■ Data listing
::::::
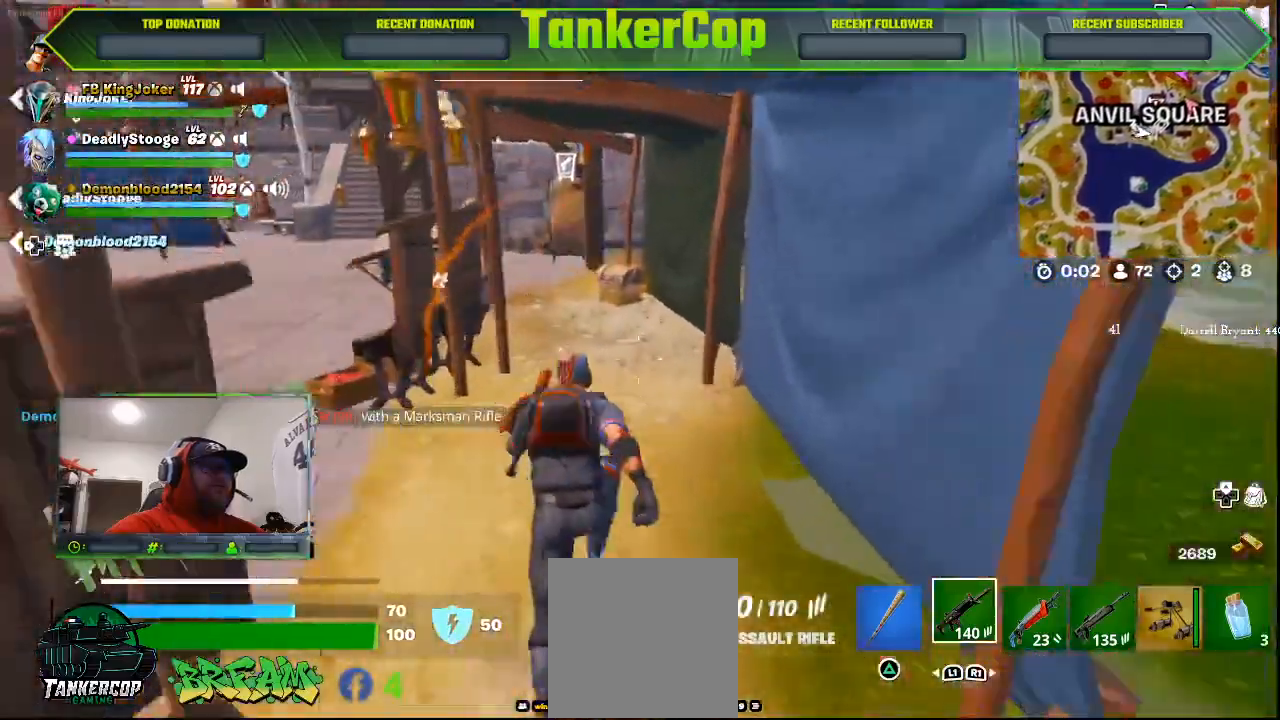
{"buttons": [], "left_stick": "up", "right_stick": "center"}
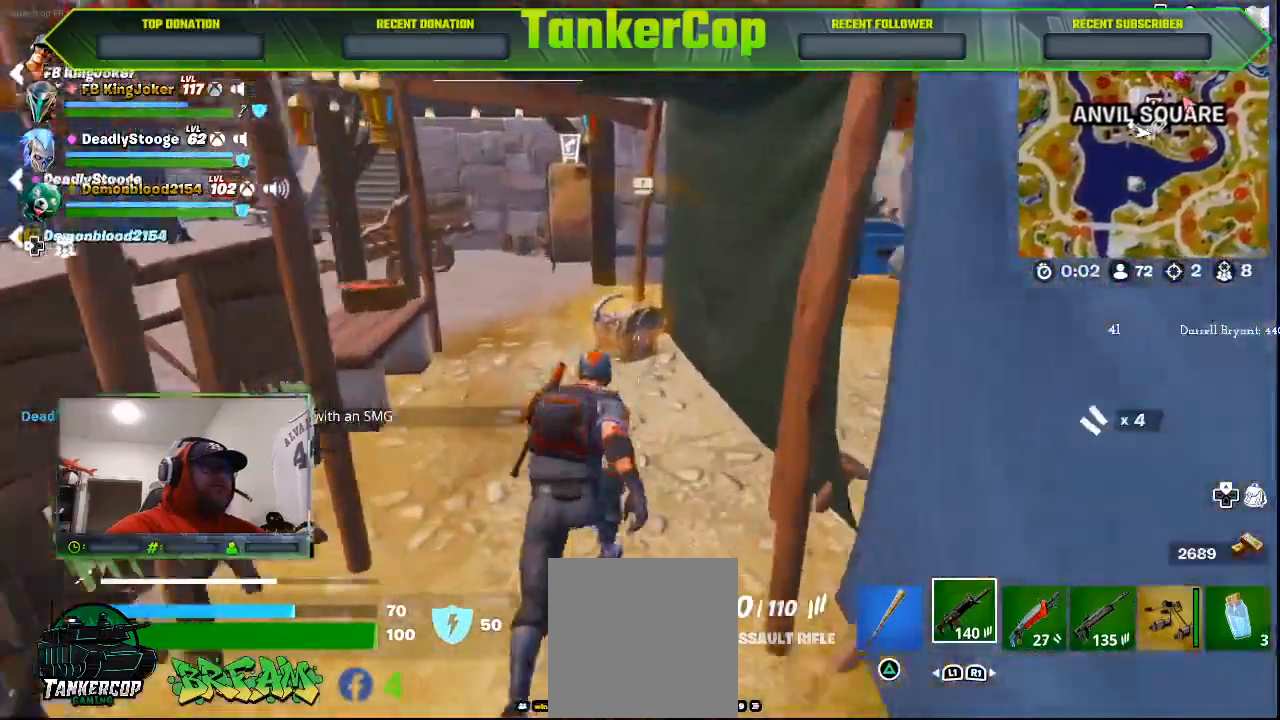
{"buttons": [], "left_stick": "down", "right_stick": "center", "events": [[367, "left_stick", "down"]]}
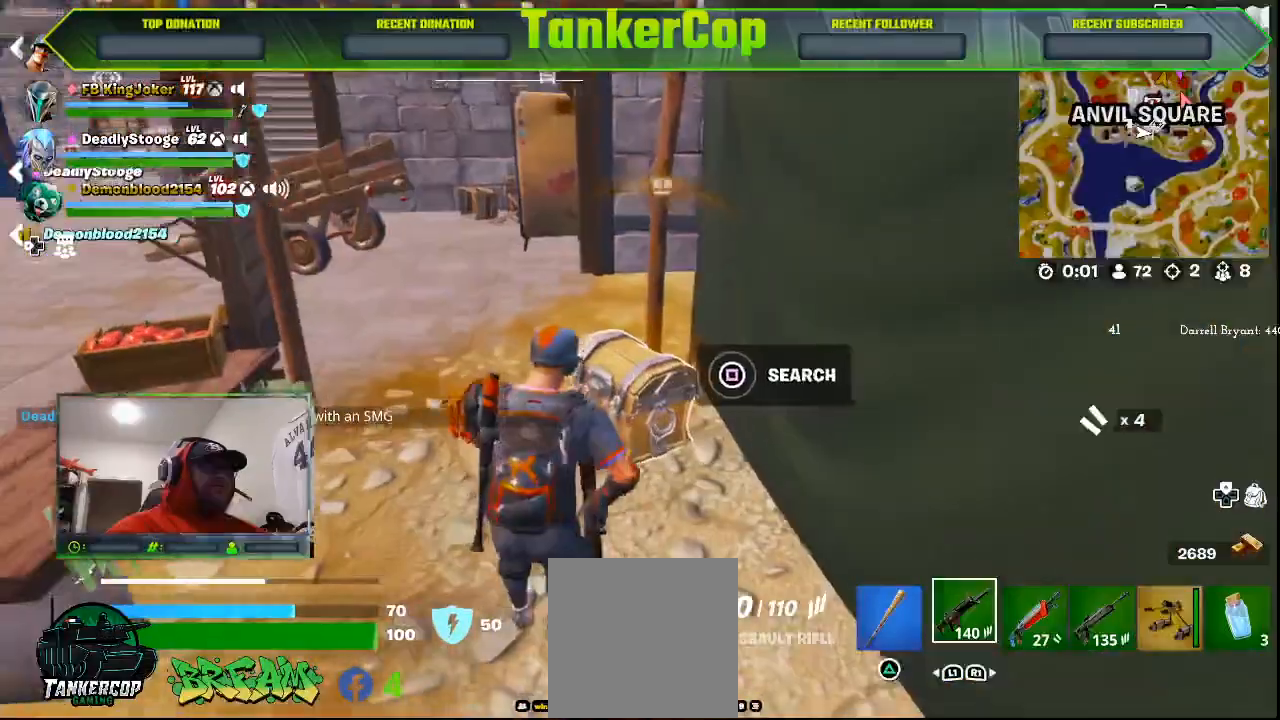
{"buttons": [], "left_stick": "up", "right_stick": "center"}
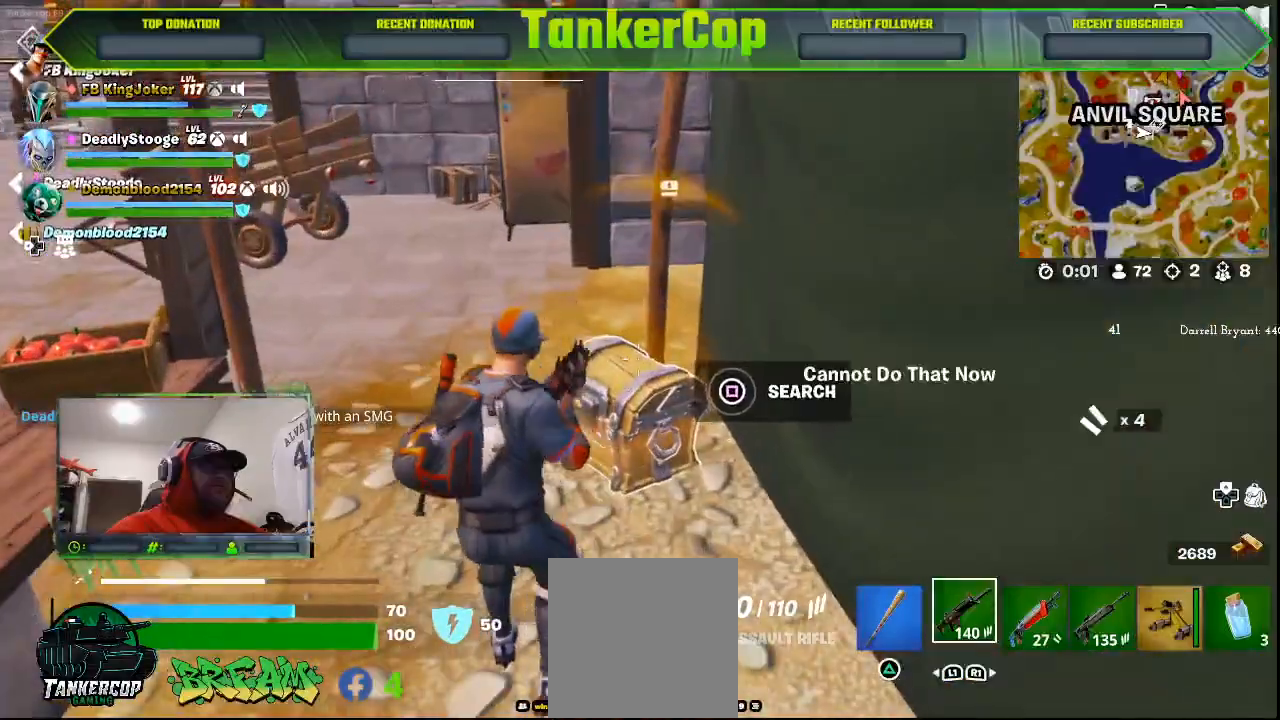
{"buttons": [], "left_stick": "up", "right_stick": "center", "events": [[267, "SQUARE", "down"], [467, "SQUARE", "up"]]}
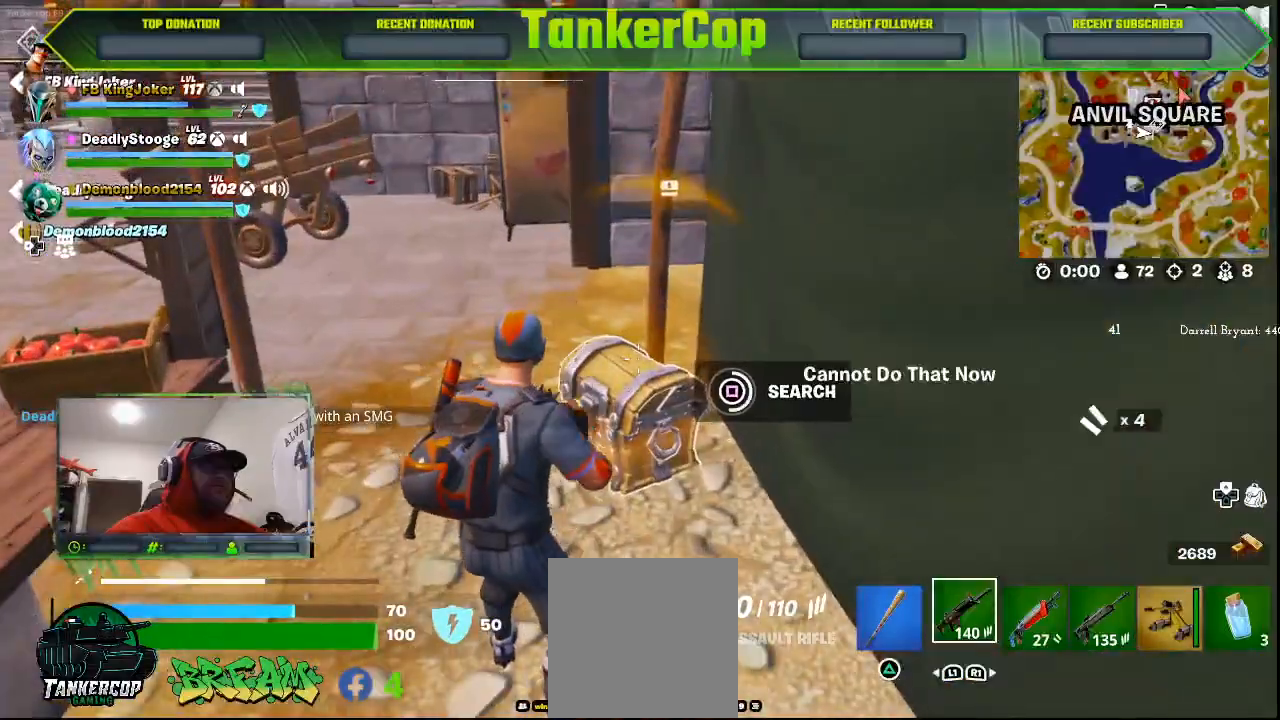
{"buttons": [], "left_stick": "up", "right_stick": "center", "events": []}
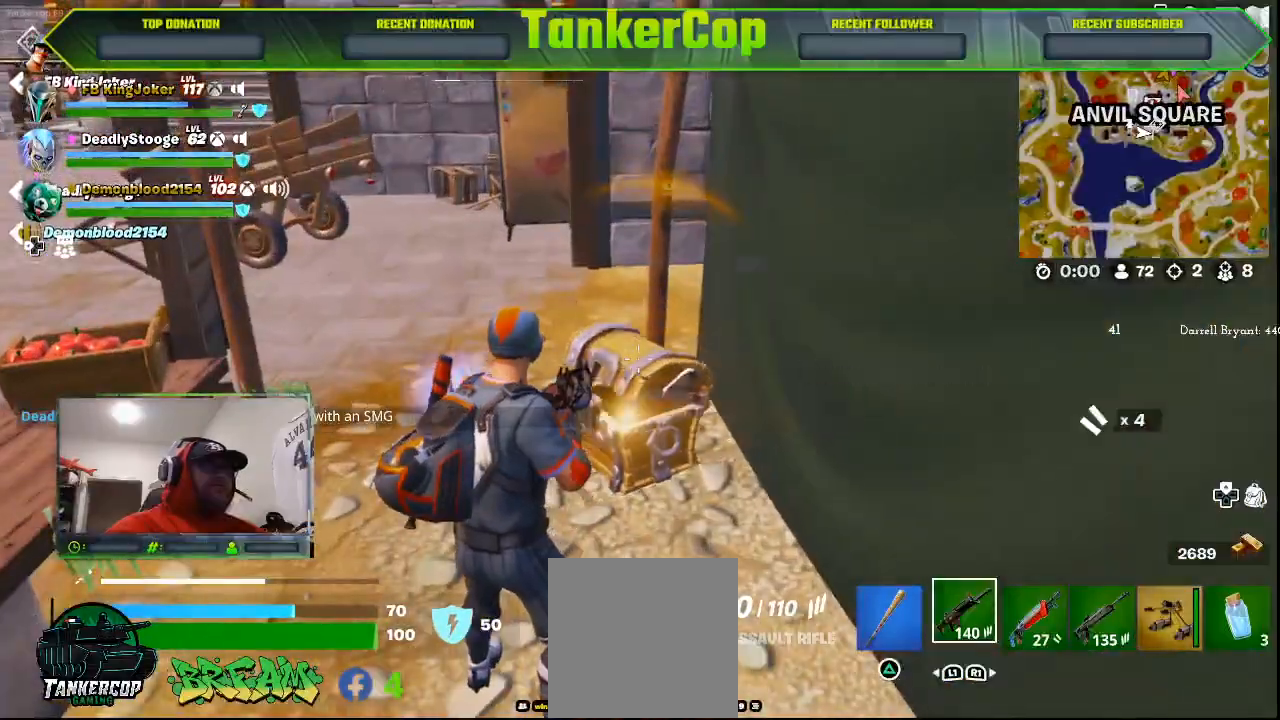
{"buttons": [], "left_stick": "up-left", "right_stick": "down", "events": [[233, "right_stick", "down-left"], [300, "left_stick", "up-left"], [333, "right_stick", "down"]]}
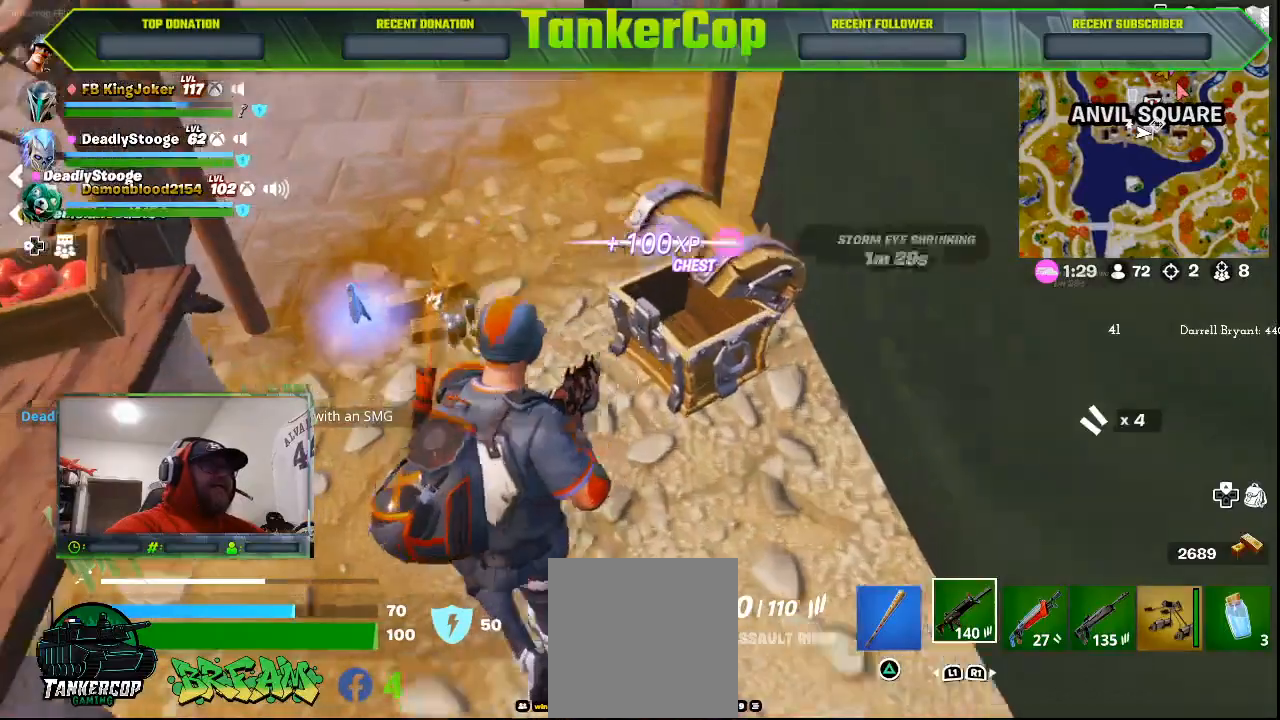
{"buttons": [], "left_stick": "down", "right_stick": "down", "events": [[500, "left_stick", "down"]]}
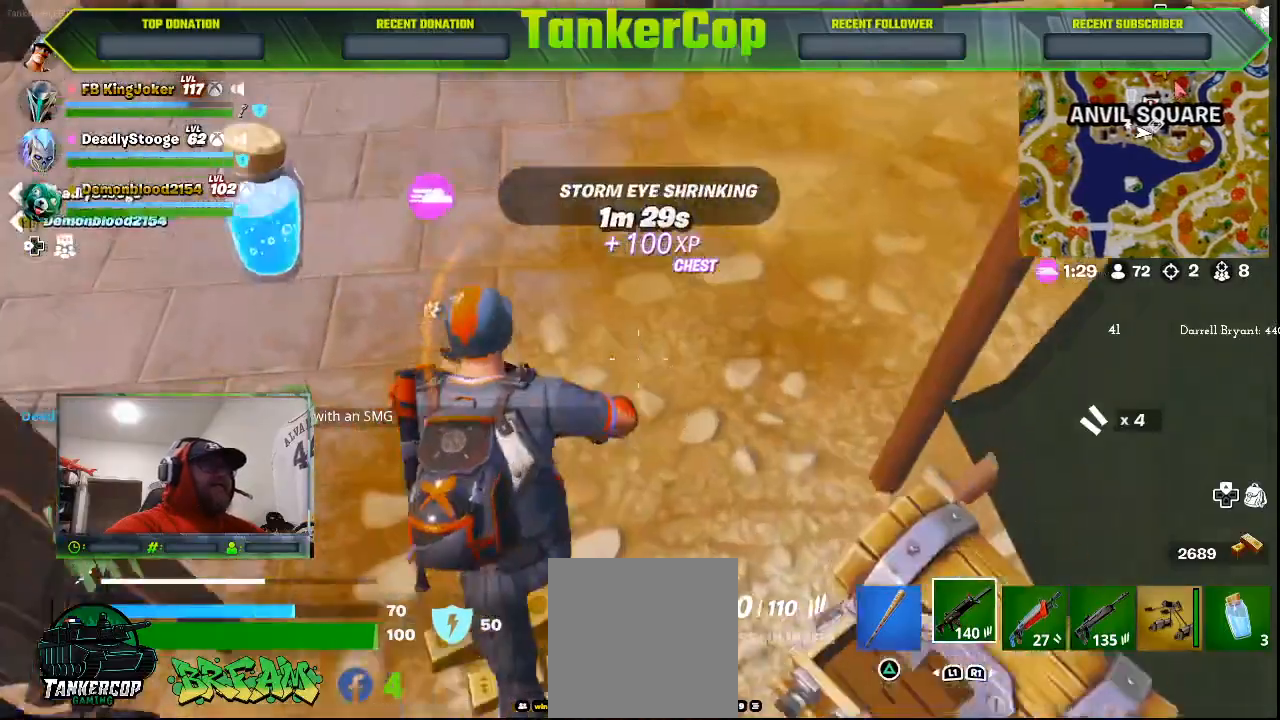
{"buttons": [], "left_stick": "down", "right_stick": "center", "events": [[33, "right_stick", "center"]]}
::::::
■ Problem statement
Set down all records verbatim, omitting images.

■ Result for this exercise
{"buttons": [], "left_stick": "up", "right_stick": "center"}
{"buttons": [], "left_stick": "down", "right_stick": "center", "events": [[367, "left_stick", "down"]]}
{"buttons": [], "left_stick": "up", "right_stick": "center"}
{"buttons": [], "left_stick": "up", "right_stick": "center", "events": [[267, "SQUARE", "down"], [467, "SQUARE", "up"]]}
{"buttons": [], "left_stick": "up", "right_stick": "center", "events": []}
{"buttons": [], "left_stick": "up-left", "right_stick": "down", "events": [[233, "right_stick", "down-left"], [300, "left_stick", "up-left"], [333, "right_stick", "down"]]}
{"buttons": [], "left_stick": "down", "right_stick": "down", "events": [[500, "left_stick", "down"]]}
{"buttons": [], "left_stick": "down", "right_stick": "center", "events": [[33, "right_stick", "center"]]}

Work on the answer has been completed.